Matt Maher: "Turn Around" Lyric Video - YouTube


----------



## Almostrecovered (Jul 14, 2011)

TAB?


----------



## SomedayDig (Jul 17, 2012)

I remember TAB when I was growing up. You could put a nail in a can of it and the nail would dissolve!!
_Posted via Mobile Device_


----------



## ReturnOfTheKitty (Aug 11, 2012)

Try saying TAMTAMTAM while you're holding your nose.....


----------



## Almostrecovered (Jul 14, 2011)

Talk about burps


----------



## Almostrecovered (Jul 14, 2011)

And thanks for sharing the music, music is a healer


----------



## somethingelse (Jun 20, 2012)

It was morning, what can I say


----------



## somethingelse (Jun 20, 2012)

Talk About Booty?


----------



## Almostrecovered (Jul 14, 2011)

Thinking about blondes


----------



## somethingelse (Jun 20, 2012)

Almostrecovered said:


> And thanks for sharing the music, music is a healer


It's has helped me see things clear at times..

Now how do I change the title of this thread?


----------



## Almostrecovered (Jul 14, 2011)

just click edit on the first post and you should be able to change the title


----------



## SomedayDig (Jul 17, 2012)

Awwwwwe!! I liked TAB a whole lot better. 'Cept for the aftertaste!

Anyway, good song. I am a music lover and I think there can be a lot of healing in notes and melodies. I've written a few "songs" since March 6th. Music is key. (pun intended)


----------



## somethingelse (Jun 20, 2012)

SomedayDig said:


> Awwwwwe!! I liked TAB a whole lot better. 'Cept for the aftertaste!
> 
> Anyway, good song. I am a music lover and I think there can be a lot of healing in notes and melodies. I've written a few "songs" since March 6th. Music is key. (pun intended)
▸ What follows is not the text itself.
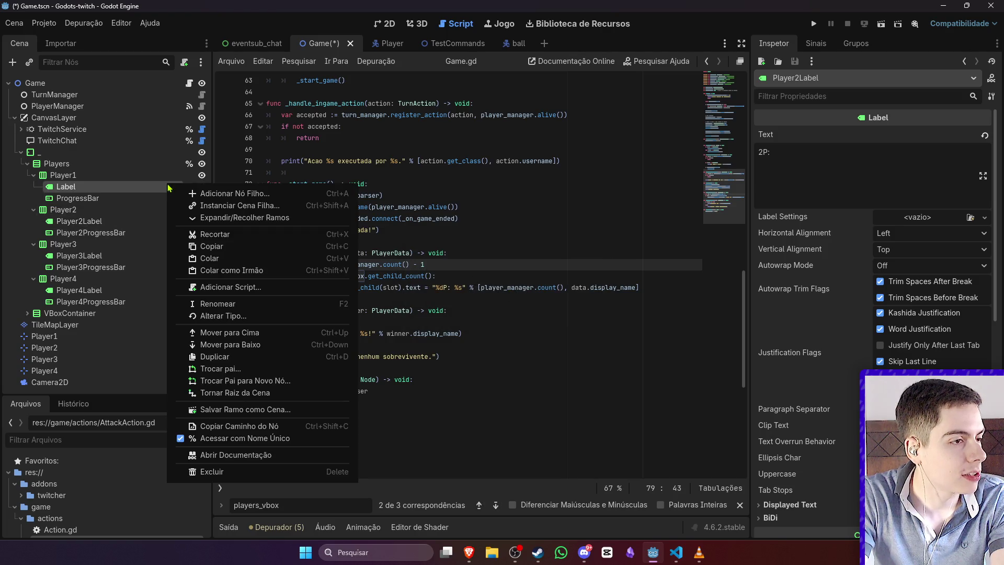
click(245, 438)
ctrl+click(77, 199)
I'm liking TAB too  I might keep it

I've written a few songs too while playing my guitar
I have a deep rooted love for music


----------



## Almostrecovered (Jul 14, 2011)

what's funny is that songs I liked that I had no idea were about infidelity I realized that they are post Dday


----------



## somethingelse (Jun 20, 2012)

Yeah...isn't that funny how that works?


----------



## somethingelse (Jun 20, 2012)

Almostrecovered said:


> just click edit on the first post and you should be able to change the title


It worked :smthumbup:


----------



## somethingelse (Jun 20, 2012)

ok...so I changed it....

still says TAB


----------